Now, that parlor was filled with bowls overflowing with apples, figs, and pears, dripping with fat clusters of grapes. Even peaches and dimpled oranges were piled around, and the pineapples of hospitality were arranged on the mantle between swags of glossy magnolia leaves. Not a single one was real. Madame Marianne surrounded herself at all times with these careful creations of wax and silk and with her hundreds of paintings of shepherds, dancing maidens, hunting dogs, and fine horses at English race tracks because she loved life and longed to possess every part of it. There was nowhere in the parlor one could look without seeing a simulacrum of a living thing that no blight could wither and destroy. It was at once as teeming as a market square and as still as a tomb.
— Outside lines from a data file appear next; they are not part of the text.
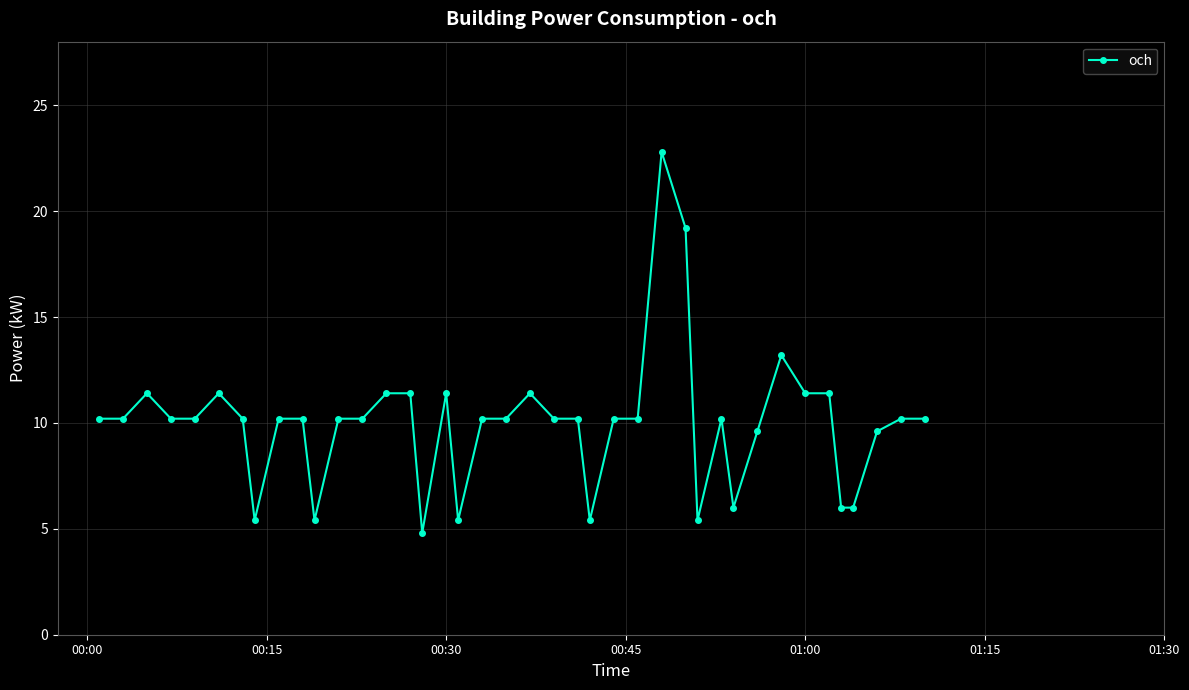

What is the minimum value shown in the chart?

4.8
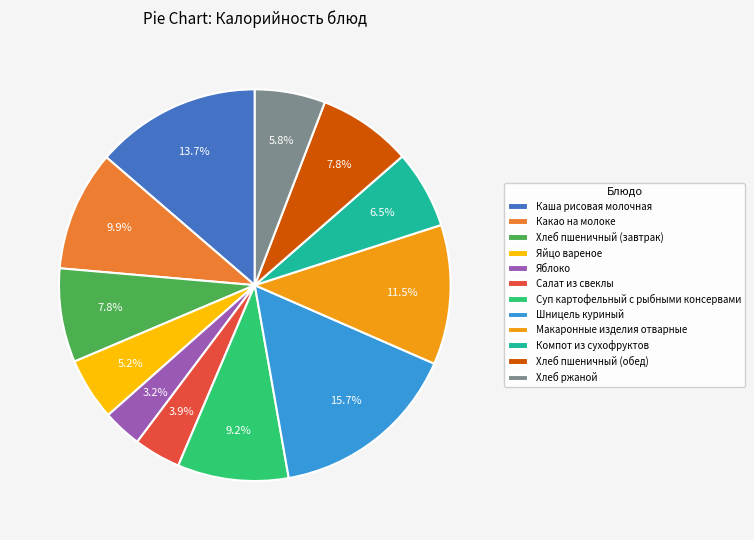

Is it true that Хлеб ржаной is 6% of the pie?

True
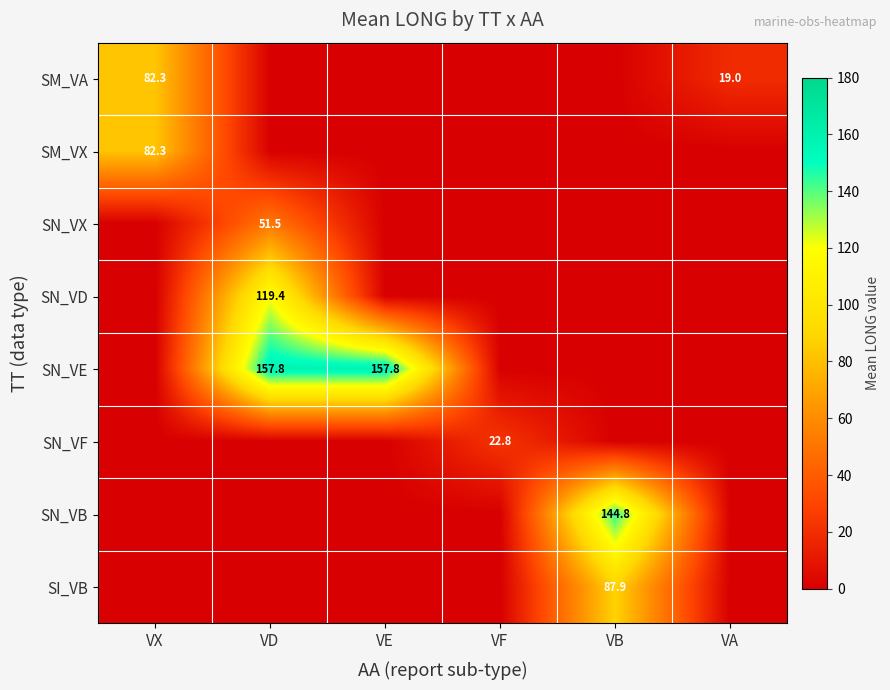

What is the total value across all series at VX?

164.6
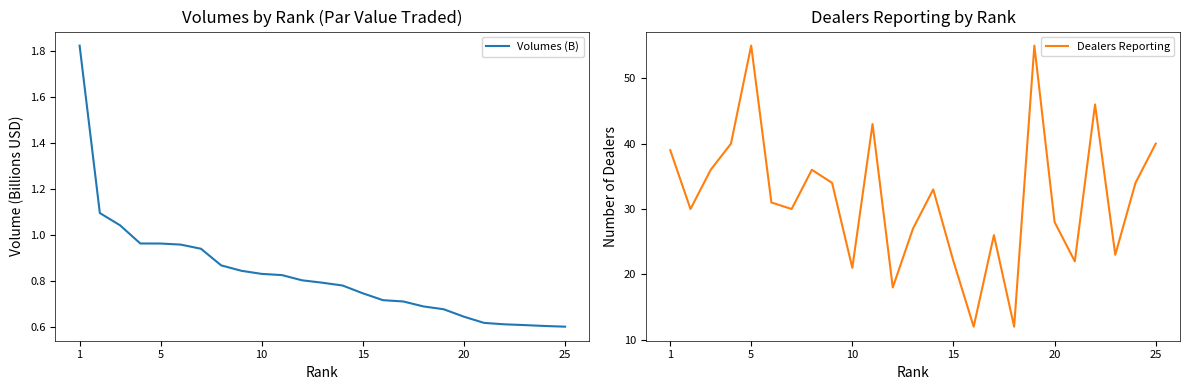

What is the maximum value for Dealers Reporting?

55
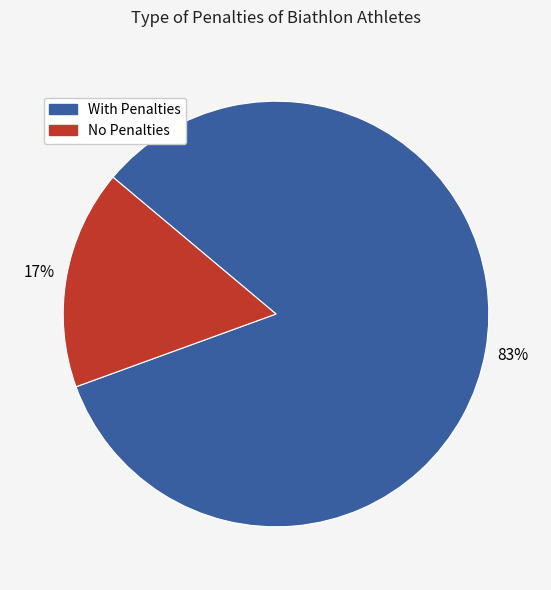

To the nearest percent, what is the average slice percentage?

50%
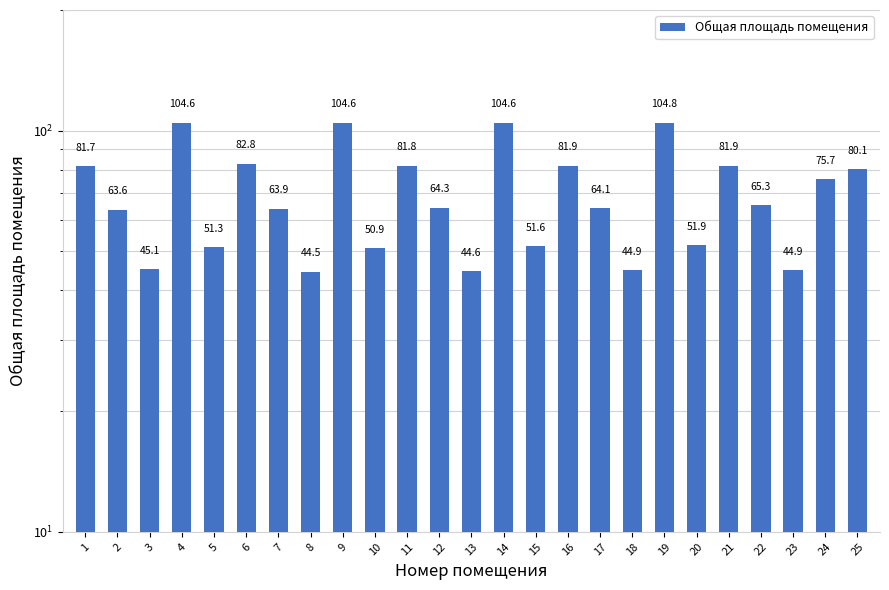

Is it true that the value at 8 is 44.5?

True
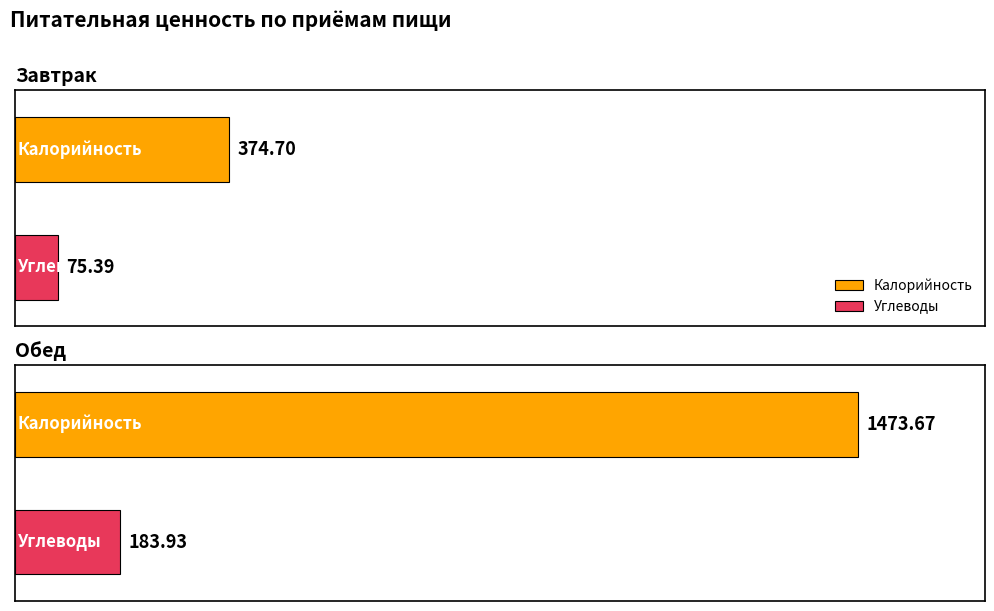

What is the label of the 2nd bar from the right?

Завтрак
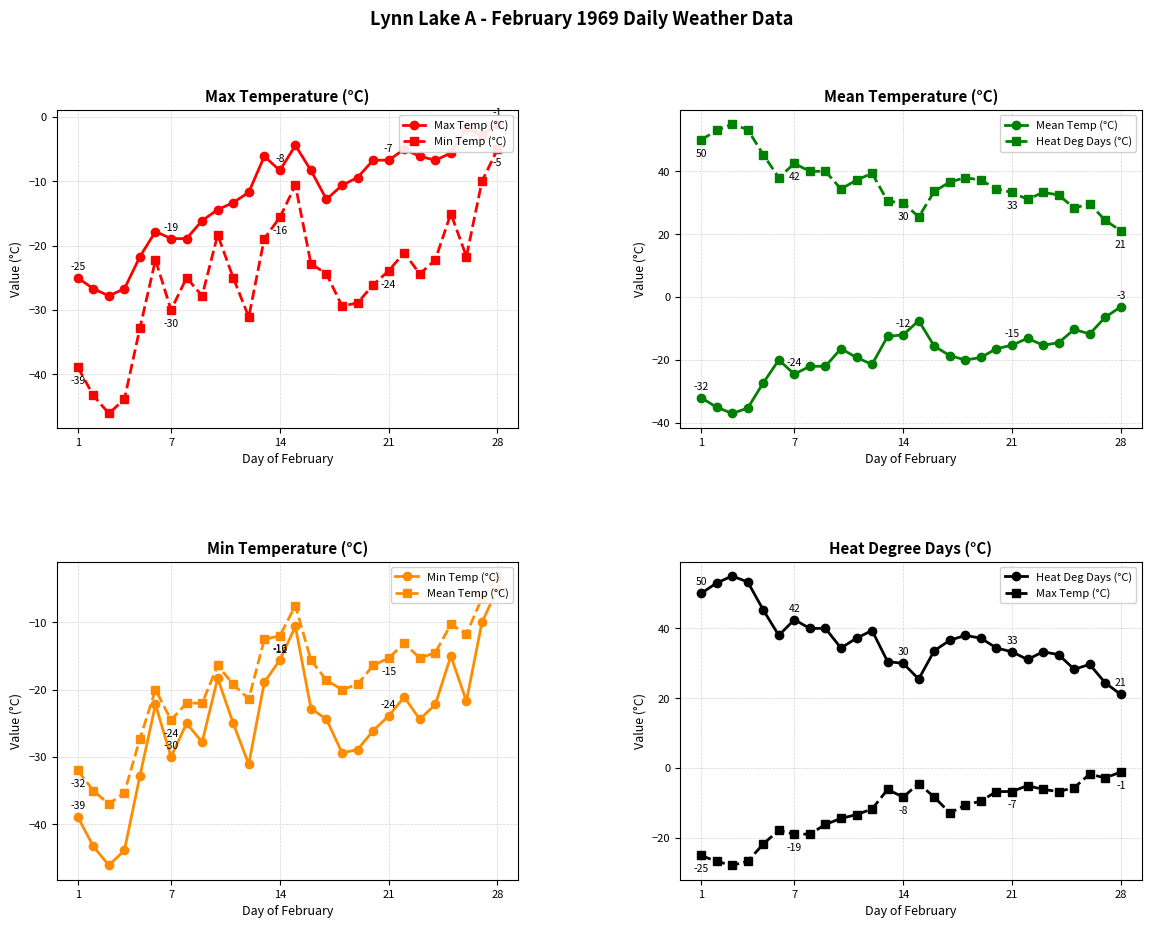

True or false: Min Temp (°C) has more than 1 points higher than both neighbors.

True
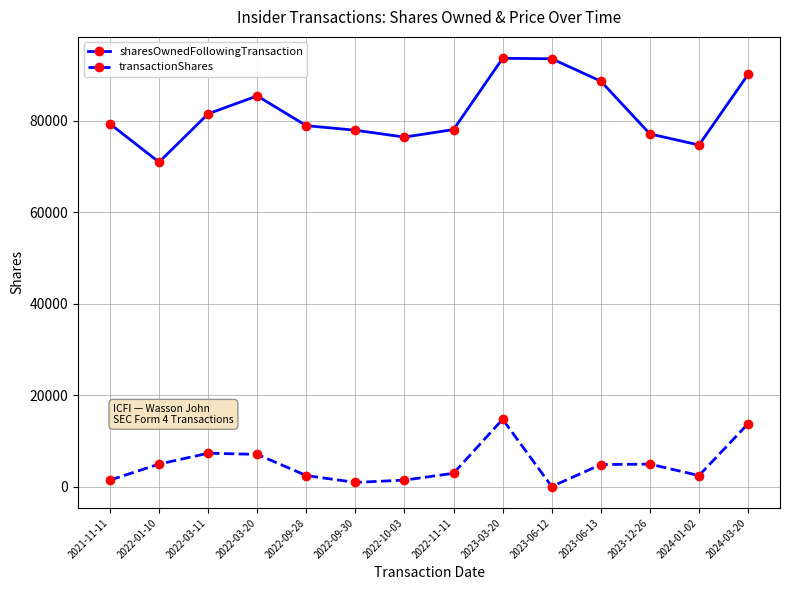

True or false: sharesOwnedFollowingTransaction and transactionShares intersect in this chart.

False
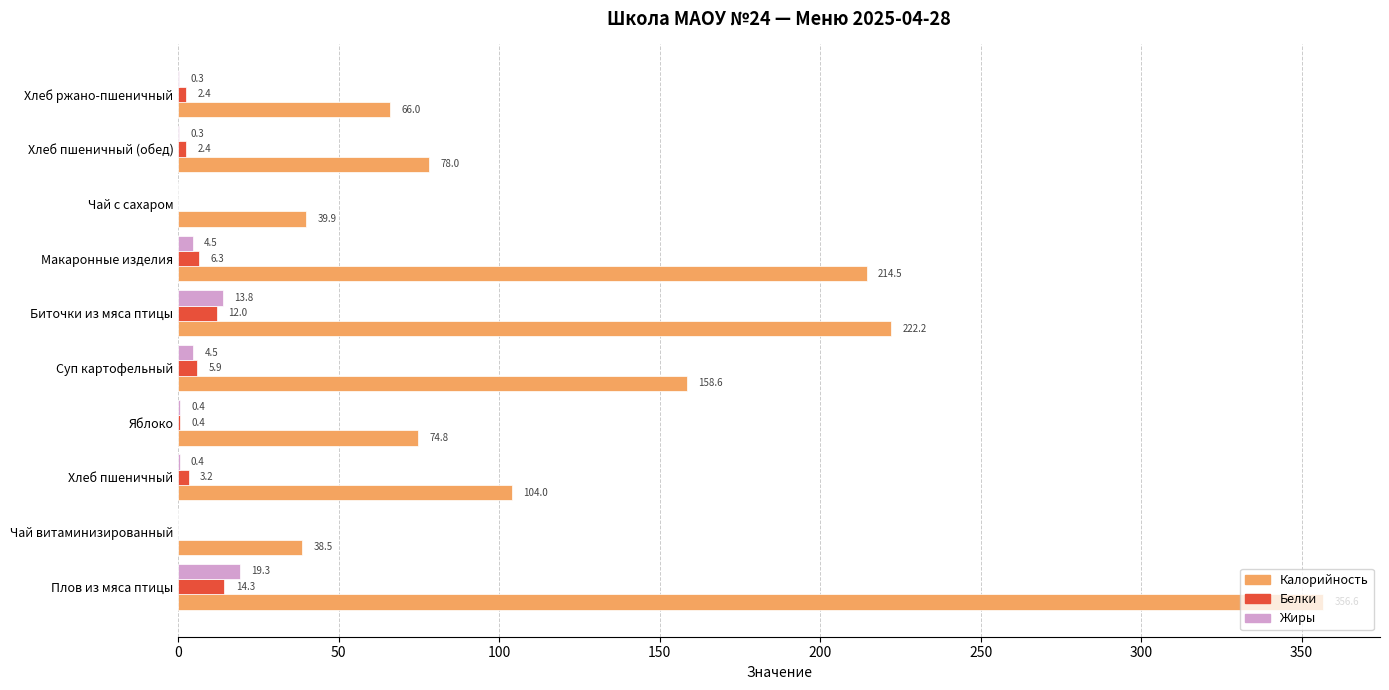

What is the sum of the Жиры values at Чай с сахаром and Плов из мяса птицы?

19.3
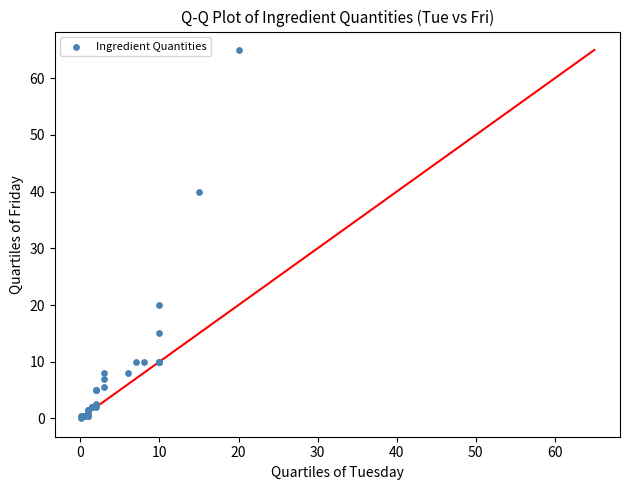

What Y value in the scatter plot is closest to 32?

40.0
The footman returned with two women. One, the wizened cook who had cried to hear the songs of her youth, proudly carried a silver tray set with a cup of chicory coffee and a small pitcher of cream beside a plate piled with pillowy, sugar-dusted beignets. The other was young, her dark hair cropped off roughly and her flour-sack shift hiding little about the bruised skin that clung to her bones. The darkest of the marks were pooled beneath her glittering, ravenous eyes. The cook set the tray down on an end table for Six-String with a grateful bob of her head before turning to leave. She paused in the doorway before disappearing into the dark of the house to look back at the young musician, her eyebrows pulling the rest of her wrinkled forehead together into a momentary mask of regret. Then she was gone.